I've been seeing this really amazing guy for about a month now and we wanted it to be exclusive but we arent bf and gf yet but i went out and screwed it all up because i totally went out with a friend and we ended up fooling around. Idk why i did it and i regret it so much. I feel like a terrible, discusting person and i feel so so bad. Every time something good happens in my life, i go and mess it up. Idk if i should tell him that i kind of screwed him over and lied to him... (pt 1)
I dont know whether to tell him and risk him not trusting me ever again, him hating me or him just totally ignoring me or if i should just ignore it completely. I know 100% that i will never do it again because it made me realize how much i truly like him.
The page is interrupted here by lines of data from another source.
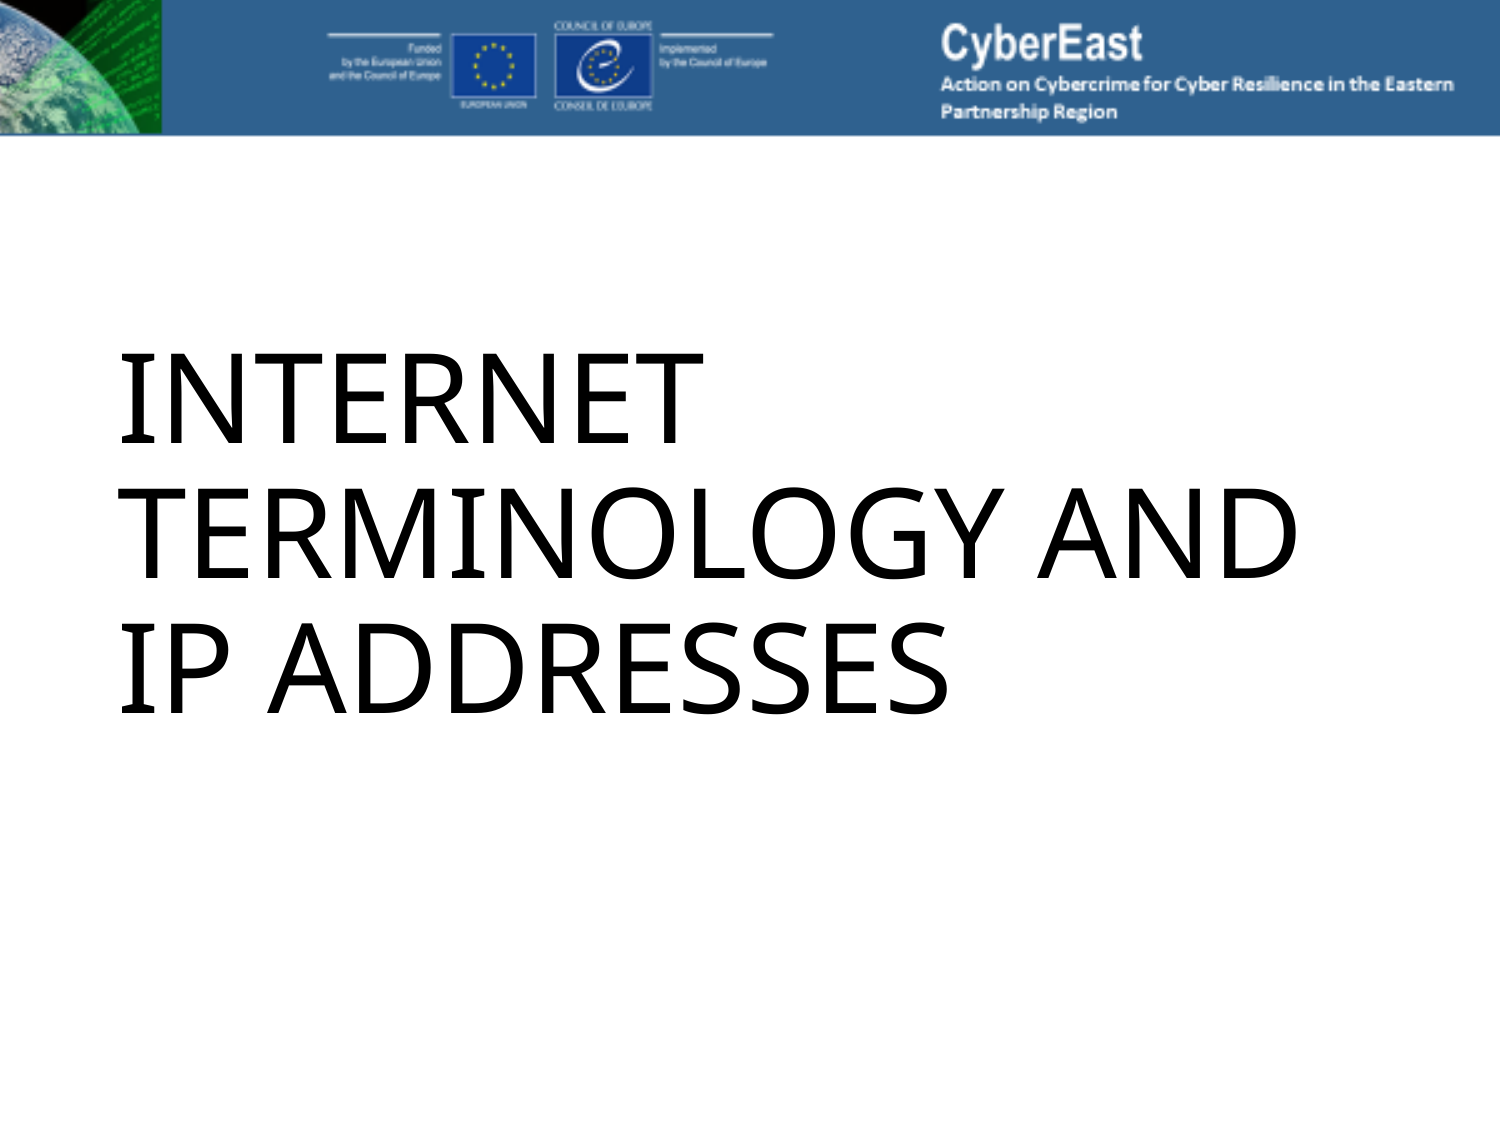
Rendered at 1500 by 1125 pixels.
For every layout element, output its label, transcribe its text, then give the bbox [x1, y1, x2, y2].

picture [0, 0, 1500, 1125]
title INTERNET TERMINOLOGY AND IP ADDRESSES [102, 280, 1397, 749]
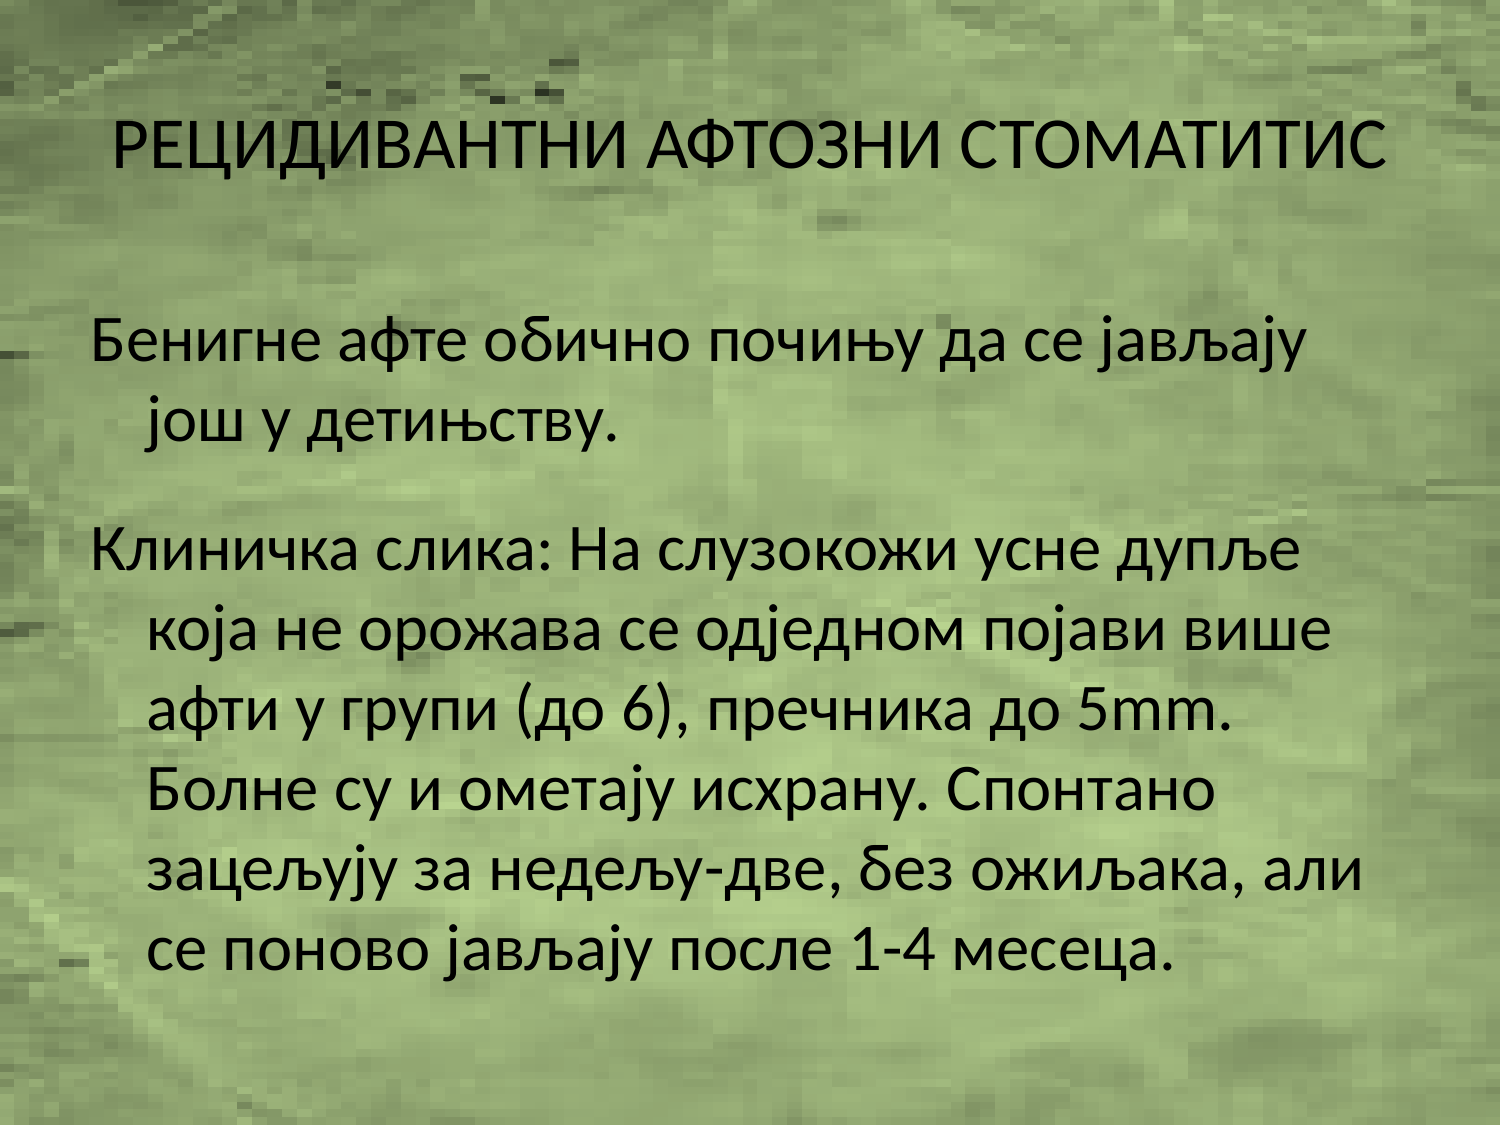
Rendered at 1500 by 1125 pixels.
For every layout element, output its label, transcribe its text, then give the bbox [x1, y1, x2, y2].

title РЕЦИДИВАНТНИ АФТОЗНИ СТОМАТИТИС [75, 45, 1425, 233]
list Бенигне афте обично почињу да се јављају још у детињству. Клиничка слика: На слузокожи усне дупље која не орожава се одједном појави више афти у групи (до 6), пречника до 5mm. Болне су и ометају исхрану. Спонтано зацељују за недељу-две, без ожиљака, али се поново јављају после 1-4 месеца. [75, 287, 1425, 1080]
I just feel so guilty and so damn stupid and i dont know what to do (pt2) pls help
Yikes. I mean you basically have two options here -
Option 1: Easiest now, harder later. The first would be not to tell him. This doesn’t set up a great standard of communication in the relationship, and even though you guys aren’t committed so imo you didn’t technically do anything wrong, the fact that you’re stressing out enough to send this tells me that it could still be a problem later down the line, especially if he finds out.
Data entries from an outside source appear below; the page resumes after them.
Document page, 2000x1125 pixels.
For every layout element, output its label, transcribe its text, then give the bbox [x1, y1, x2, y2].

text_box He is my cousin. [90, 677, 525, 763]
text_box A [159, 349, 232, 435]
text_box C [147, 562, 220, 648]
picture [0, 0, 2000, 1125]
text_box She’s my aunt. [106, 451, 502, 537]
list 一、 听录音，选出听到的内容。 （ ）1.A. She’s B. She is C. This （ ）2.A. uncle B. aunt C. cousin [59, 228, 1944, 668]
Option 2: Best in the long run. You could also just come clean. Tell him that you were scared to tell him because you didn’t want to lose him and that you made a mistake (even though you guys aren’t technically dating). This risks the possibility of losing him, but sets up a good standard of honesty and trust in the relationship if it continues. I honestly would prefer my partner to choose this if I were in his situation. Even though he could leave you, I don’t think there’s much good in setting up a relationship based on lies. You made the choice, and I think this is your best option if you want things to work out long-term w this guy.